ASSIGNMENT: Print each entry in full, word for word, with no pictures in the result.

GIVEN DATA:
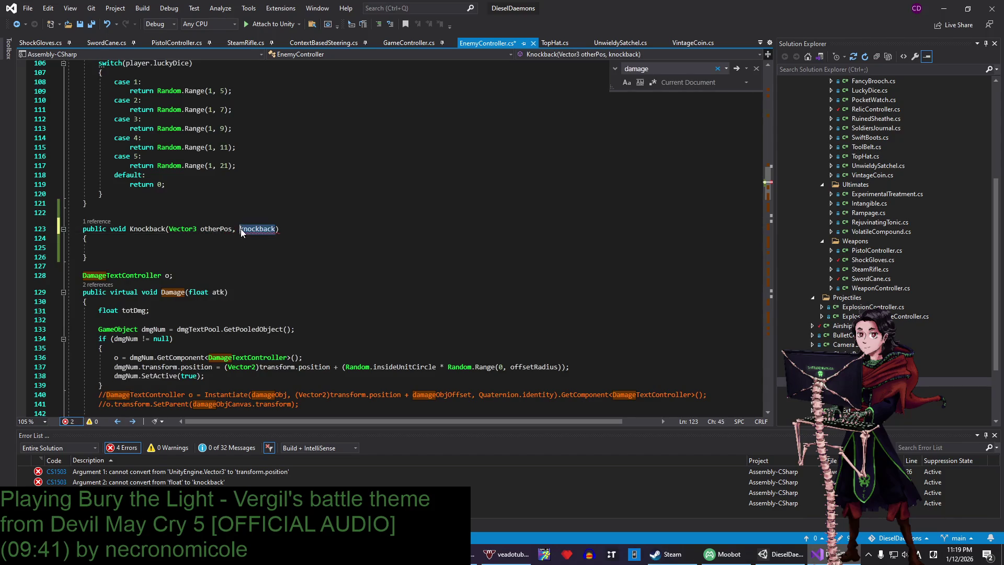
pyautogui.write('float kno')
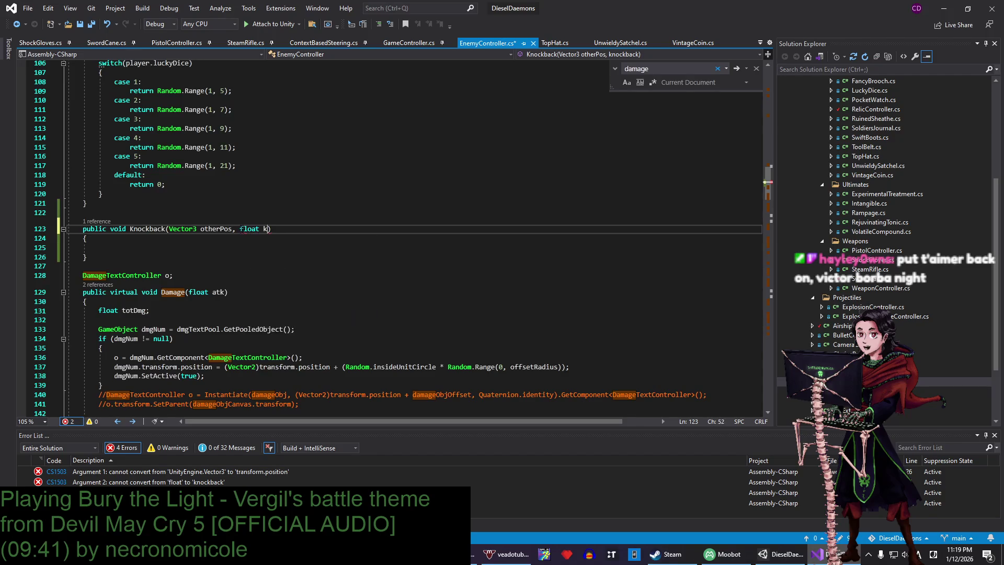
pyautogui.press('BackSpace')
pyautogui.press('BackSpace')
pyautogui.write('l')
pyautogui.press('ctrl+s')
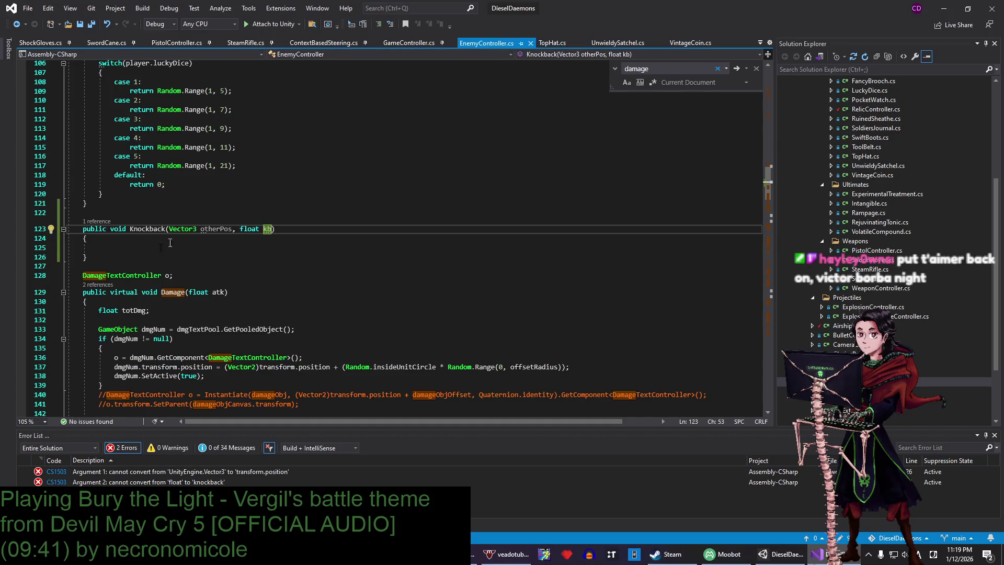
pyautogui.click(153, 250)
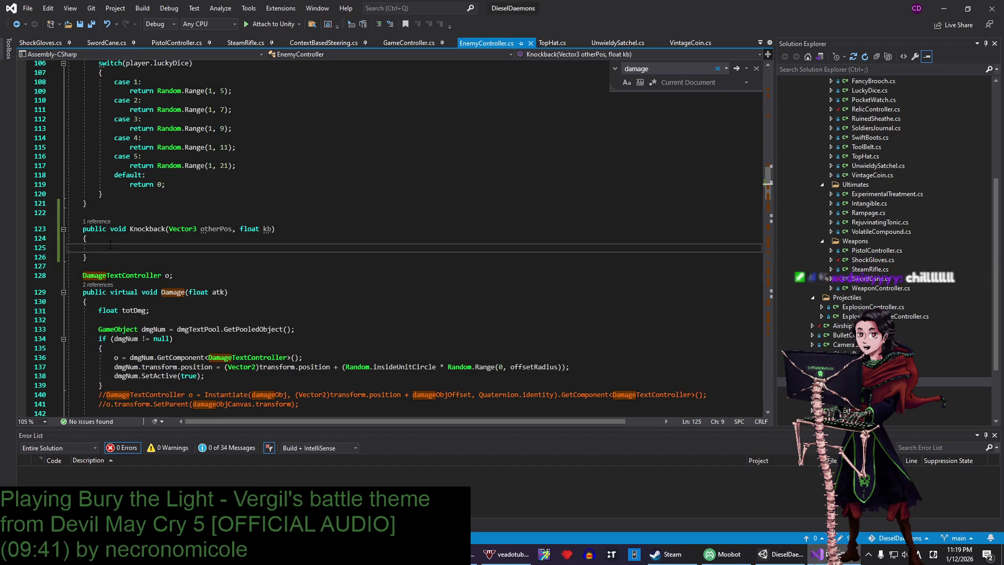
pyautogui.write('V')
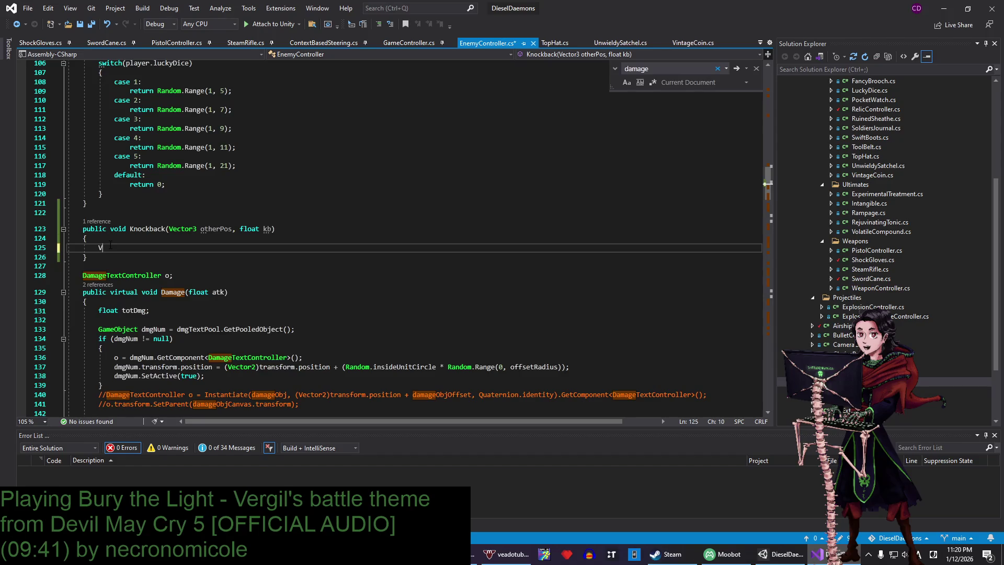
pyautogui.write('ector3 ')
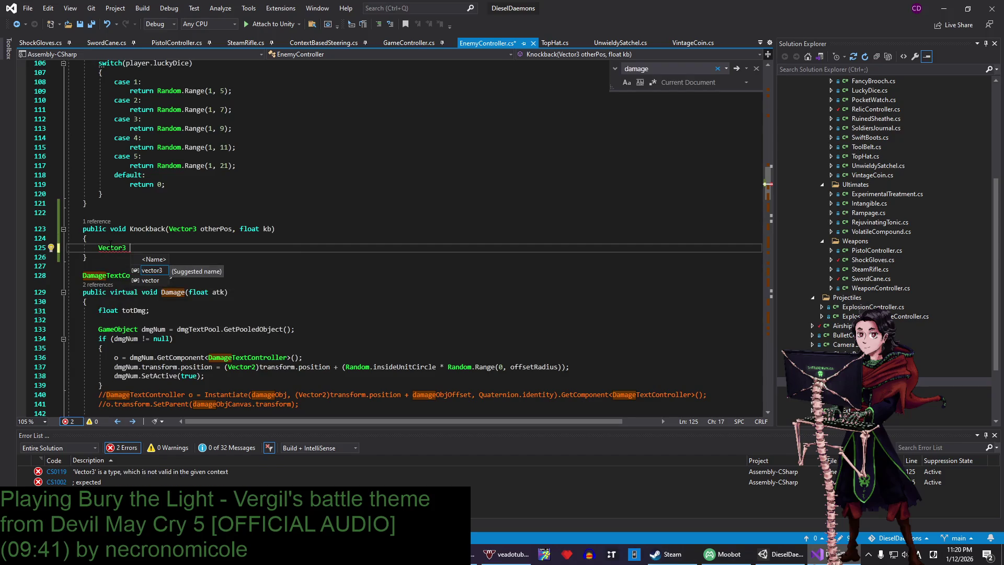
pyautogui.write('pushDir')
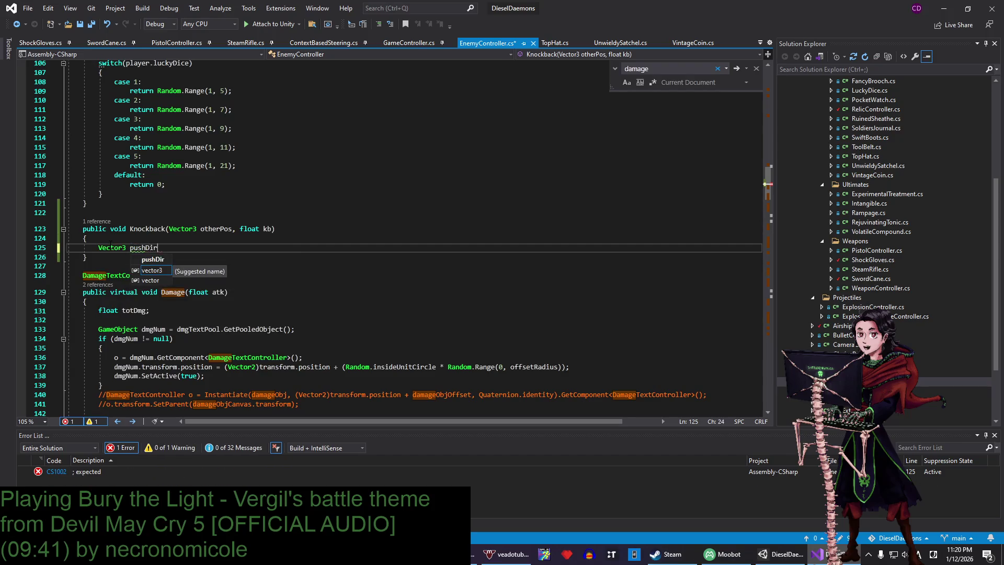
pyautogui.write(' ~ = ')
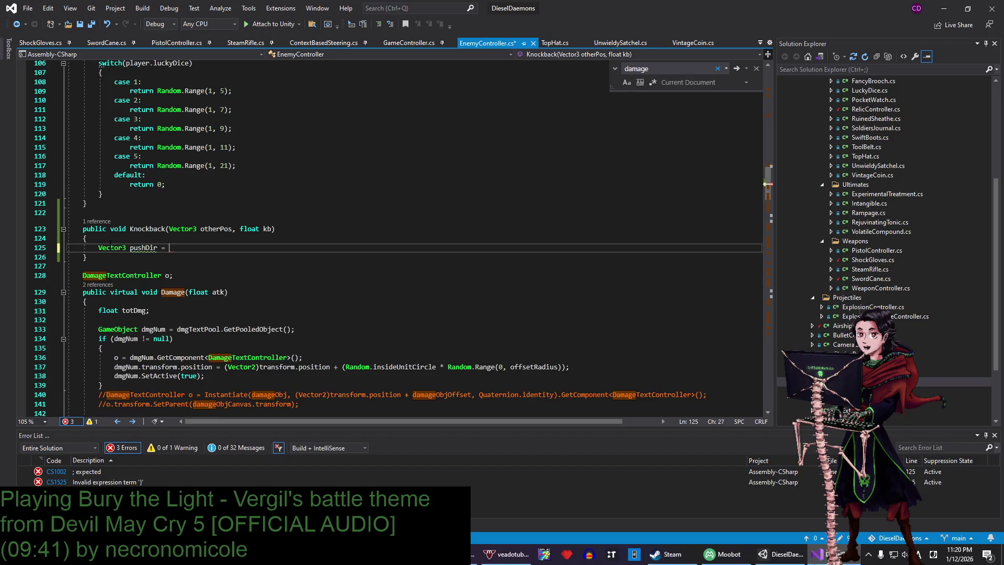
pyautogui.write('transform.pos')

RESPONSE BOX:
pyautogui.write('float kno')
pyautogui.press('BackSpace')
pyautogui.press('BackSpace')
pyautogui.write('l')
pyautogui.press('ctrl+s')
pyautogui.click(153, 250)
pyautogui.write('V')
pyautogui.write('ector3 ')
pyautogui.write('pushDir')
pyautogui.write(' ~ = ')
pyautogui.write('transform.pos')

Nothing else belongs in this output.